• [Data for the task]
───
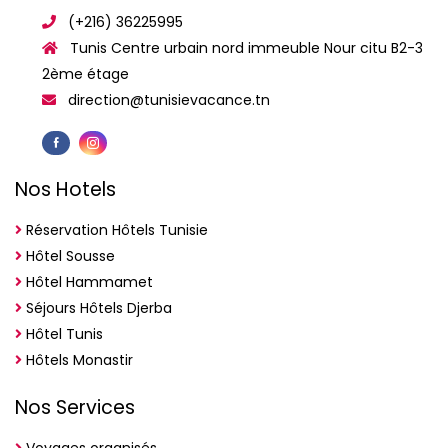
(+216) 36225995
Tunis Centre urbain nord immeuble Nour citu B2-3
2ème étage
direction@tunisievacance.tn
Nos Hotels
Réservation Hôtels Tunisie
Hôtel Sousse
Hôtel Hammamet
Séjours Hôtels Djerba
Hôtel Tunis
Hôtels Monastir
Nos Services
Voyages organisés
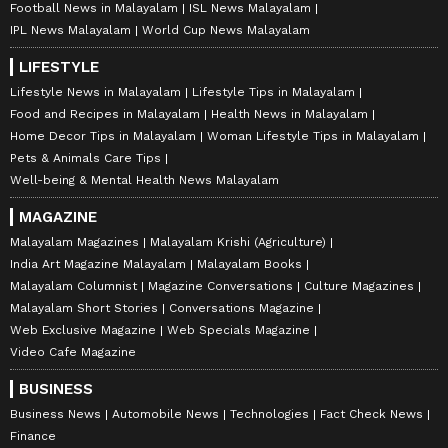
Football News in Malayalam
ISL News Malayalam
IPL News Malayalam
World Cup News Malayalam
LIFESTYLE
Lifestyle News in Malayalam
Lifestyle Tips in Malayalam
Food and Recipes in Malayalam
Health News in Malayalam
Home Decor Tips in Malayalam
Woman Lifestyle Tips in Malayalam
Pets & Animals Care Tips
Well-being & Mental Health News Malayalam
MAGAZINE
Malayalam Magazines
Malayalam Krishi (Agriculture)
India Art Magazine Malayalam
Malayalam Books
Malayalam Columnist
Magazine Conversations
Culture Magazines
Malayalam Short Stories
Conversations Magazine
Web Exclusive Magazine
Web Specials Magazine
Video Cafe Magazine
BUSINESS
Business News
Automobile News
Technologies
Fact Check News
Finance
───
• [Job] Read each line of the material, and wherever the word "Health" turns up, copy that line.

• [Solution to this exercise]
Health News in Malayalam
Well-being & Mental Health News Malayalam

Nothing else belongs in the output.